What the task requires: Rewrite everything from the line containing "To the nearest percent, what percentage" down to the line containing "Does Board 8", changing "legend" to "key" and keeping everything else the same.

Data for processing:
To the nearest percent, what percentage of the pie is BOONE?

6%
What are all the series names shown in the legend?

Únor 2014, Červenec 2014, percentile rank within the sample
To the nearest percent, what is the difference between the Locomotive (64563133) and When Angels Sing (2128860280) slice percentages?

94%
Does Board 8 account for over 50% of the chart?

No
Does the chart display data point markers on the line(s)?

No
---
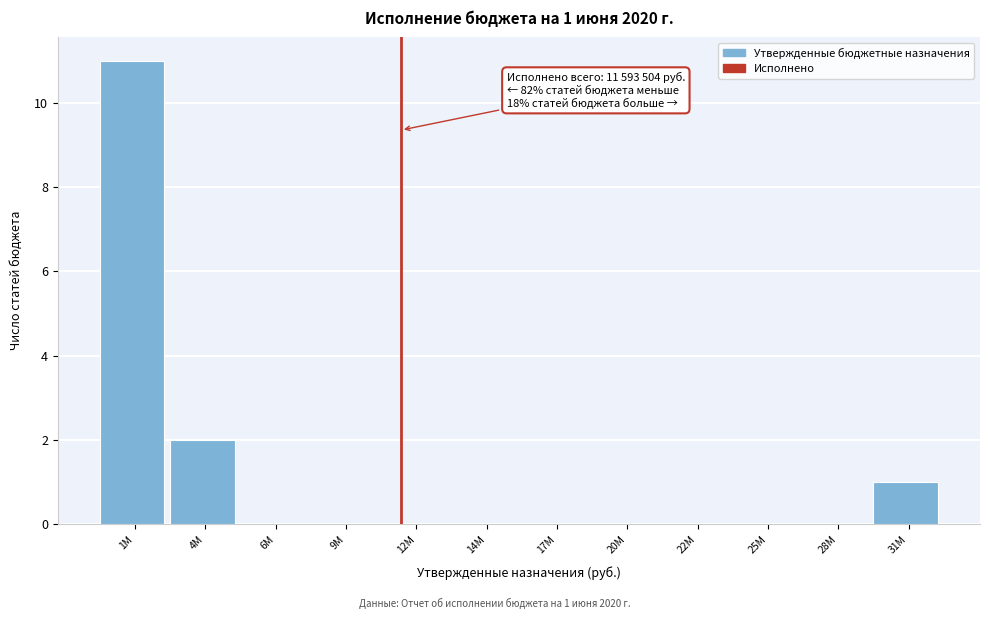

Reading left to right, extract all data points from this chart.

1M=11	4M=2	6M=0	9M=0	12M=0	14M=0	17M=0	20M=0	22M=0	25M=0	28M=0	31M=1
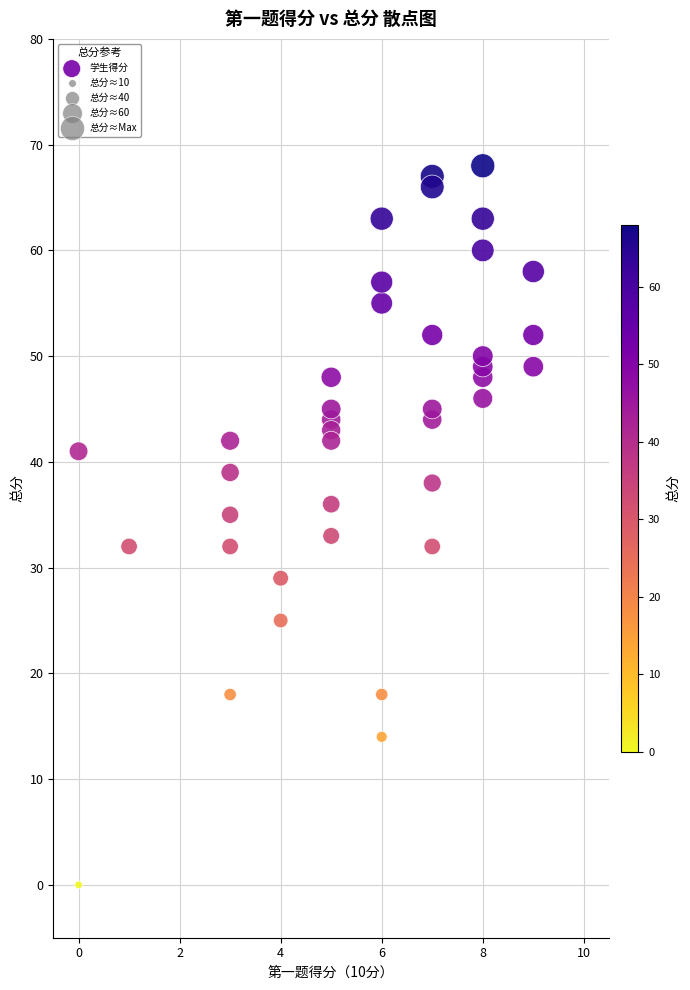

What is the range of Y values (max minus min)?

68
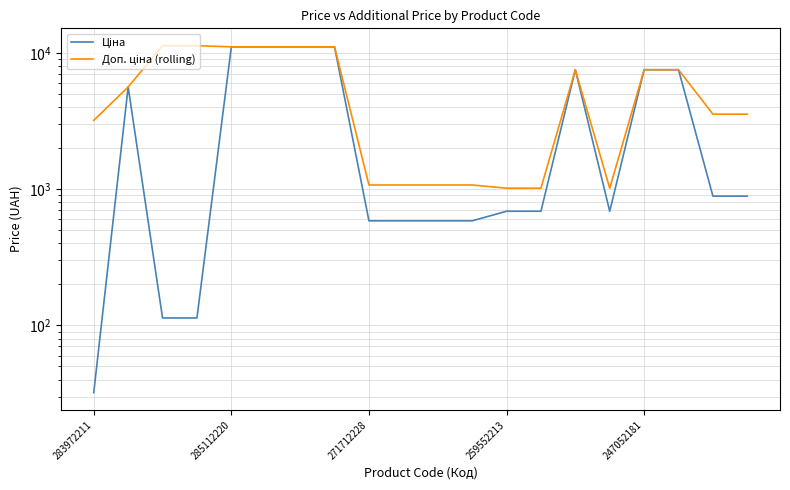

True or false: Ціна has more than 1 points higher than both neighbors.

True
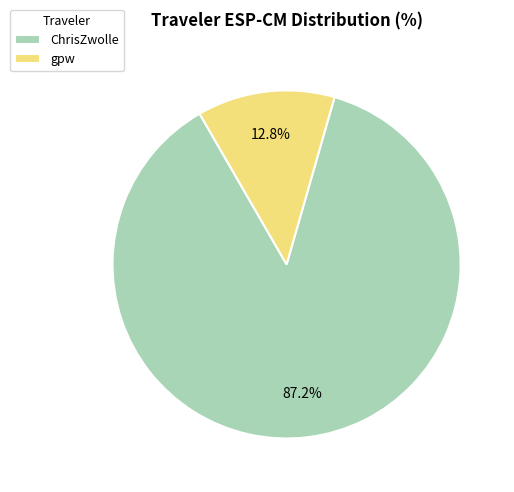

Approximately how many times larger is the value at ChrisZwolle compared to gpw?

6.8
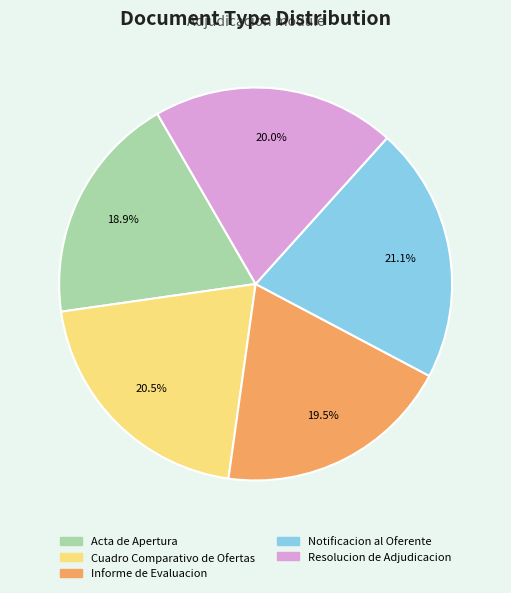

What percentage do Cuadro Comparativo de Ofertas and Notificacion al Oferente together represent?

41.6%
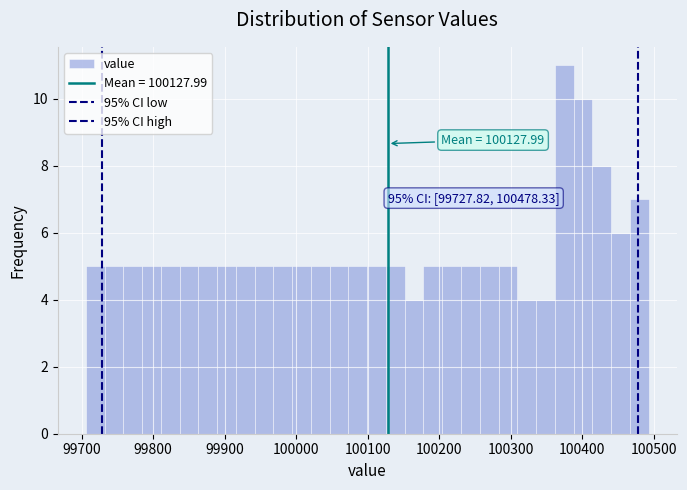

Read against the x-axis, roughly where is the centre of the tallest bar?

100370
* * *
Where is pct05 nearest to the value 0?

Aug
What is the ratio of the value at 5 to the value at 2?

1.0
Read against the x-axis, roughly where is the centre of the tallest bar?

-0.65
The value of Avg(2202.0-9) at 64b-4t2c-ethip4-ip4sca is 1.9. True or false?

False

Exercise solution:
To the nearest percent, what percentage of the pie is BOONE?

6%
What are all the series names shown in the key?

Únor 2014, Červenec 2014, percentile rank within the sample
To the nearest percent, what is the difference between the Locomotive (64563133) and When Angels Sing (2128860280) slice percentages?

94%
Does Board 8 account for over 50% of the chart?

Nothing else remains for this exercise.